Besides the light-sensitive Pif3/PhyB-system, another implementation strategy caught our attention: The generation of our E. lemming by the fusion of an archeal photoreceptor to a bacterial chemotactic transducer. This was successfully demonstrated by Jung et al. in 2001 [1], who fused the Natronobacterium pharaonis NpSRII (Np seven-transmembrane retinylidene photoreceptor sensory rhodopsins II) and their cognate transducer HtrII to the cytoplasmic domain of the chemotaxis transducer EcTsr of Escherichia coli.

Rhodopsins are photoreactive, membrane-embedded proteins, which are found not only in archaea, but in eubacteria and microbes as well. In Natronobacterium pharaonis, the NpSRII contains a domain of seven membrane-spanning helices, which carry out two distinct functions: Firstly, they serve as photo-inducible ion-pumps and secondly, as actors in the chemotaxis signaling network [1].


Overview of the fusion modules Archaeal modules are combined with an eubacterial light-sensitive module to generate a fully functional synthetic module.

We purchased the codon optimized version of the archeal photoreceptor NpSRII EcTsr-fusion from Geneart and cloned the sequence as biobrick into the standardized vector pSB1C3 (BBa_K422001).

As membrane proteins are difficult to express at the appropriate concentrations, we decided to subclone the receptor into the IPTG-inducible plasmid pACT3 allowing us to adapt the expression level. The archeal receptor fusion was cloned into pACT3 via BamHI and HindIII. In addition to the BamHI site, the forward primer encodes for a ribosome binding site to ensure the optimal spacing to the start codon.



Chemotactic analysis

To observe chemotactic behaviour, cells were grown at 30 °C in Lysogeny Broth to on OD of 1.0. All-trans retinal has to be added to the media for NpSRII to change it's conformation into an active light absorbing pigment. Different levels of IPTG can influence the protein expression level.

Phototactic stimuli were delivered through a light pulse at 500 nm and cells tracked. You can find out more about microscopy and information processing here.

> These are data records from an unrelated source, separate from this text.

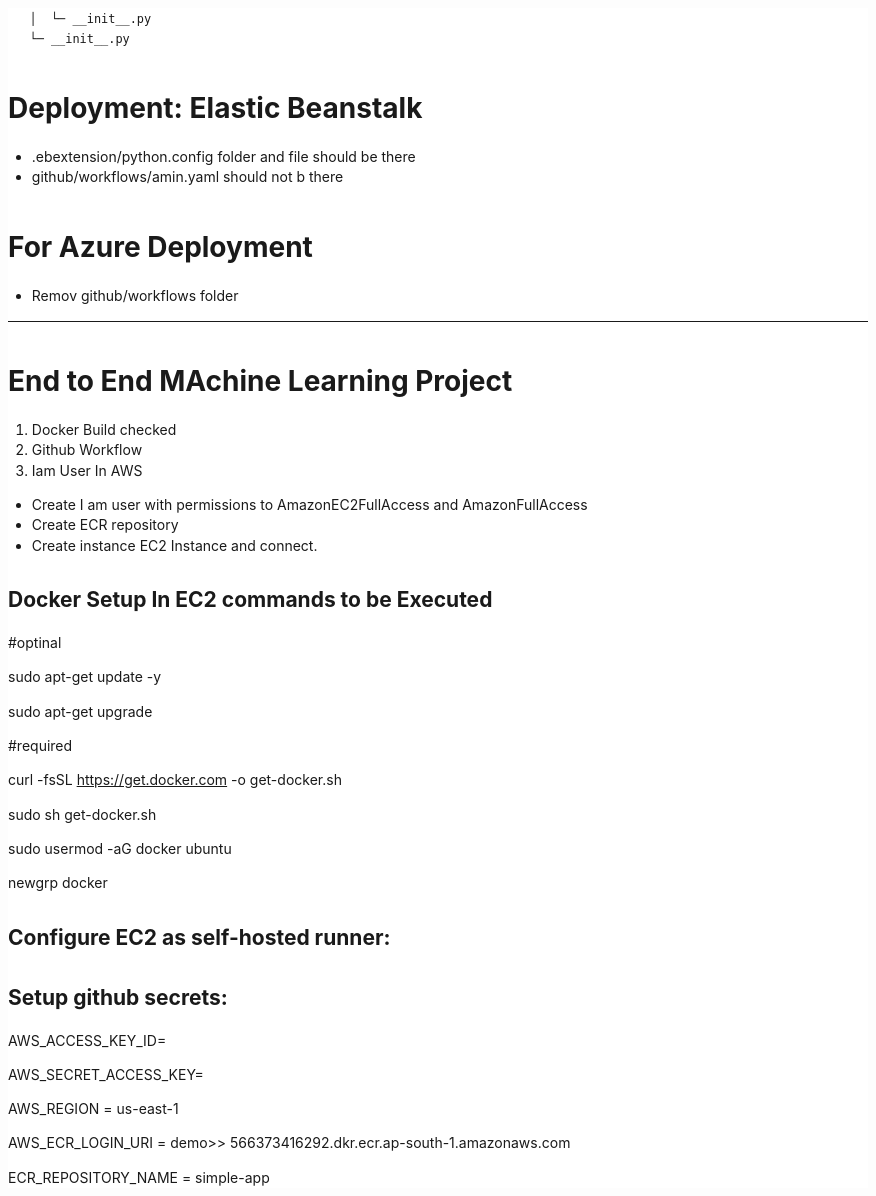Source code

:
 ```
   │  └─ __init__.py
   └─ __init__.py

```


# Deployment: Elastic Beanstalk
-   .ebextension/python.config folder and file should be there
-   github/workflows/amin.yaml should not b there

# For Azure Deployment 
-    Remov github/workflows folder

*******************************************************

# End to End MAchine Learning Project

1. Docker Build checked
2. Github Workflow
3. Iam User In AWS

*   Create I am user with permissions to AmazonEC2FullAccess and AmazonFullAccess
*   Create ECR repository
*   Create instance EC2 Instance and connect.


## Docker Setup In EC2 commands to be Executed

#optinal

sudo apt-get update -y

sudo apt-get upgrade

#required

curl -fsSL https://get.docker.com -o get-docker.sh

sudo sh get-docker.sh

sudo usermod -aG docker ubuntu

newgrp docker

## Configure EC2 as self-hosted runner:

## Setup github secrets:

AWS_ACCESS_KEY_ID=

AWS_SECRET_ACCESS_KEY=

AWS_REGION = us-east-1

AWS_ECR_LOGIN_URI = demo>>  566373416292.dkr.ecr.ap-south-1.amazonaws.com

ECR_REPOSITORY_NAME = simple-app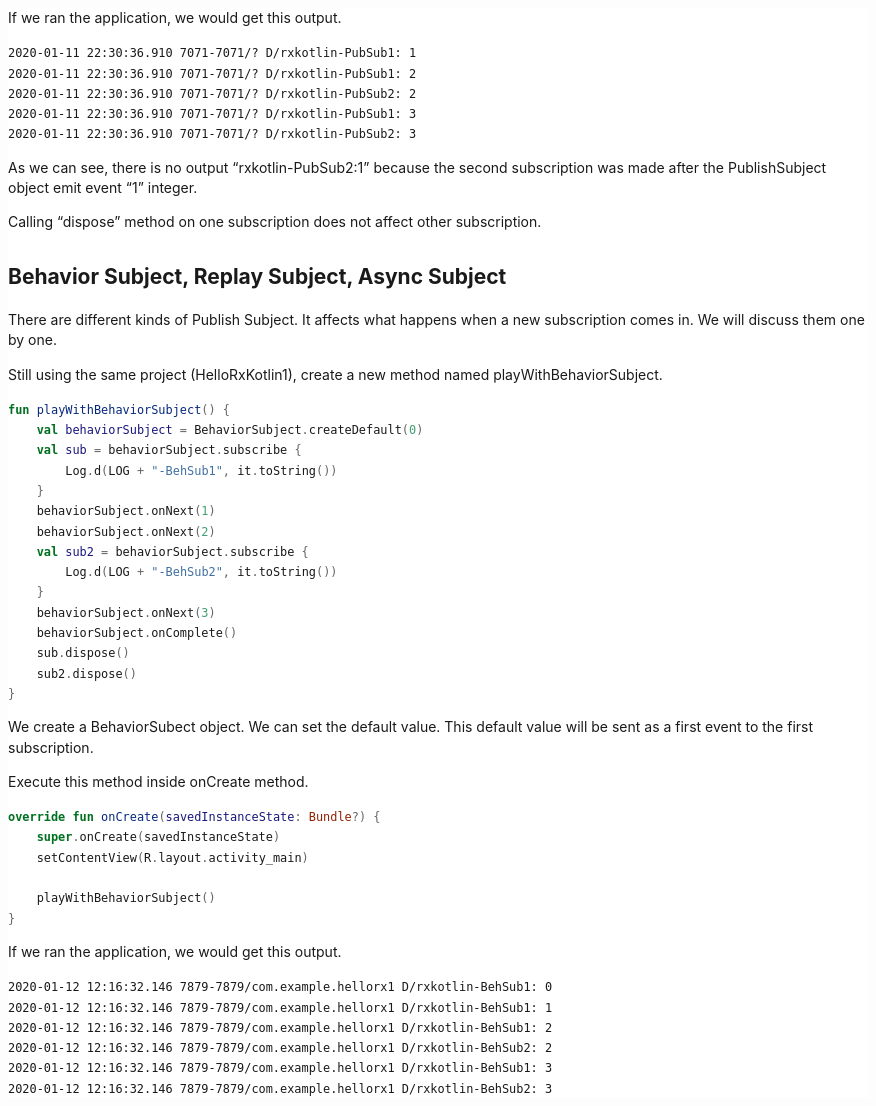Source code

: If we ran the application, we would get this output.
```
2020-01-11 22:30:36.910 7071-7071/? D/rxkotlin-PubSub1: 1
2020-01-11 22:30:36.910 7071-7071/? D/rxkotlin-PubSub1: 2
2020-01-11 22:30:36.910 7071-7071/? D/rxkotlin-PubSub2: 2
2020-01-11 22:30:36.910 7071-7071/? D/rxkotlin-PubSub1: 3
2020-01-11 22:30:36.910 7071-7071/? D/rxkotlin-PubSub2: 3
```

As we can see, there is no output “rxkotlin-PubSub2:1” because the second subscription was made after the PublishSubject object emit event “1” integer.

Calling “dispose” method on one subscription does not affect other subscription.

## Behavior Subject, Replay Subject, Async Subject

There are different kinds of Publish Subject. It affects what happens when a new subscription comes in. We will discuss them one by one.

Still using the same project (HelloRxKotlin1), create a new method named playWithBehaviorSubject.
```kotlin
fun playWithBehaviorSubject() {
    val behaviorSubject = BehaviorSubject.createDefault(0)
    val sub = behaviorSubject.subscribe {
        Log.d(LOG + "-BehSub1", it.toString())
    }
    behaviorSubject.onNext(1)
    behaviorSubject.onNext(2)
    val sub2 = behaviorSubject.subscribe {
        Log.d(LOG + "-BehSub2", it.toString())
    }
    behaviorSubject.onNext(3)
    behaviorSubject.onComplete()
    sub.dispose()
    sub2.dispose()
}
```

We create a BehaviorSubect object. We can set the default value. This default value will be sent as a first event to the first subscription.

Execute this method inside onCreate method.
```kotlin
override fun onCreate(savedInstanceState: Bundle?) {
    super.onCreate(savedInstanceState)
    setContentView(R.layout.activity_main)

    playWithBehaviorSubject()
}
```

If we ran the application, we would get this output.
```
2020-01-12 12:16:32.146 7879-7879/com.example.hellorx1 D/rxkotlin-BehSub1: 0
2020-01-12 12:16:32.146 7879-7879/com.example.hellorx1 D/rxkotlin-BehSub1: 1
2020-01-12 12:16:32.146 7879-7879/com.example.hellorx1 D/rxkotlin-BehSub1: 2
2020-01-12 12:16:32.146 7879-7879/com.example.hellorx1 D/rxkotlin-BehSub2: 2
2020-01-12 12:16:32.146 7879-7879/com.example.hellorx1 D/rxkotlin-BehSub1: 3
2020-01-12 12:16:32.146 7879-7879/com.example.hellorx1 D/rxkotlin-BehSub2: 3
```
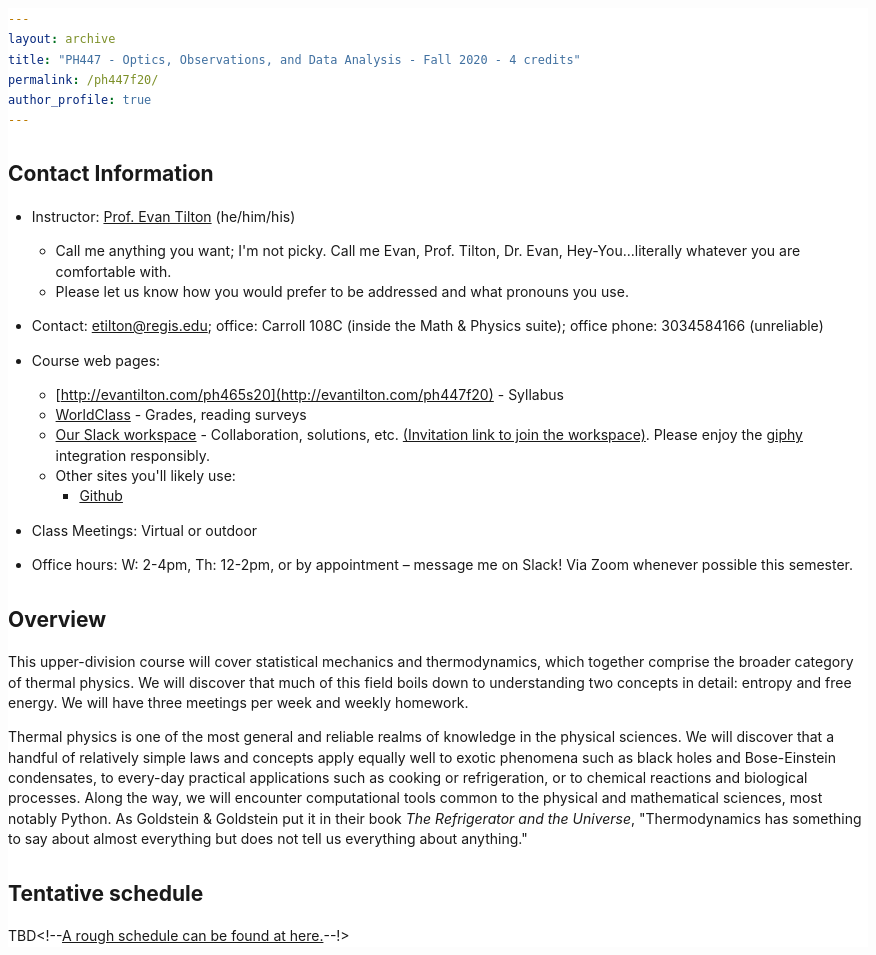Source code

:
 ```yaml
---
layout: archive
title: "PH447 - Optics, Observations, and Data Analysis - Fall 2020 - 4 credits"
permalink: /ph447f20/
author_profile: true
---
```


## Contact Information

-   Instructor: [Prof. Evan Tilton](http://evantilton.com) (he/him/his)
	- Call me anything you want; I'm not picky. Call me Evan, Prof. Tilton, Dr. Evan, Hey-You...literally whatever you are comfortable with.
	- Please let us know how you would prefer to be addressed and what pronouns you use.
-   Contact: <etilton@regis.edu>; office: Carroll 108C (inside the Math & Physics suite); office phone: 3034584166 (unreliable)
-   Course web pages:
	- [http://evantilton.com/ph465s20](http://evantilton.com/ph447f20) - Syllabus
	- [WorldClass](https://worldclass.regis.edu) - Grades, reading surveys
	- [Our Slack workspace](https://ph447s20.slack.com) - Collaboration, solutions, etc. [(Invitation link to join the workspace)](https://join.slack.com/t/ph447f20/shared_invite/zt-gox5z00x-YyOP3hVwwdFD6M1EUFI0Dg). Please enjoy the [giphy](https://get.slack.help/hc/en-us/articles/204714258-Giphy-for-Slack#post-a-gif) integration responsibly.
	- Other sites you'll likely use:
		- [Github](https://github.com)

-   Class Meetings: Virtual or outdoor
-   Office hours: W: 2-4pm, Th: 12-2pm, or by appointment – message me on Slack! Via Zoom whenever possible this semester.



## Overview
This upper-division course will cover statistical mechanics and thermodynamics, which together comprise the broader category of thermal physics. We will discover that much of this field boils down to understanding two concepts in detail: entropy and free energy. We will have three meetings per week and weekly homework. 

Thermal physics is one of the most general and reliable realms of knowledge in the physical sciences. We will discover that a handful of relatively simple laws and concepts apply equally well to exotic phenomena such as black holes and Bose-Einstein condensates, to every-day practical applications such as cooking or refrigeration, or to chemical reactions and biological processes. Along the way, we will encounter computational tools common to the physical and mathematical sciences, most notably Python. As Goldstein & Goldstein put it in their book *The Refrigerator and the Universe*, "Thermodynamics has something to say about almost everything but does not tell us everything about anything."


## Tentative schedule
TBD<!--[A rough schedule can be found at here.](./schedule/)--!>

And don't forget, check out our results, the actual E. lemming.

Receptor analysis

Crude cell extract on a 10 % SDS PAGE. Legend: M Marker lane; Lane 1 wild type strain; Lane 2 Strain expressing archeal receptor, 0 µM IPTG; Lane 3 Strain expressing archeal receptor, 10 µM IPTG; Lane 4 Strain expressing archeal receptor, 100 µM IPTG; Lane 5 Strain expressing archeal receptor, 1'000 µM IPTG.

To detect expression of the archeal light receptor, we carried out expression experiments with different IPTG inducer concentrations (0, 10, 100, 1'000 µM). We then loaded the crude cell extract on a 10 % SDS PAGE. Below you find the gel picture. At a fully induced condition, a band at approximately 68 KDa becomes more prominent. We assume this is the expressed archeal light receptor.

Due to the fact that this gel picture shows the whole protein fraction of an E. coli cell, we are planning to subclone (BBa_K422001) into an expression vector containing a his-tag for protein purification.

An important experiment that we are planning to do before the Jamboree is to detect the insertion of the archeal light receptor into the membrane. For that, cells will have to be lysed after an induction phase and the membrane needs to be extracted by fractionated centrifugation. Using a monochromator, absorption of the membrane fraction at 500 nm (blue light) can be evaluated and compared between wild type and archeal light receptor expressing strain.


[1] Jung, Spudich, Trivedi and Spudich: An archaeal photosignal-transducing module mediates phototaxis in Escherichia coli. Journal of bacteriology. 2001; 21.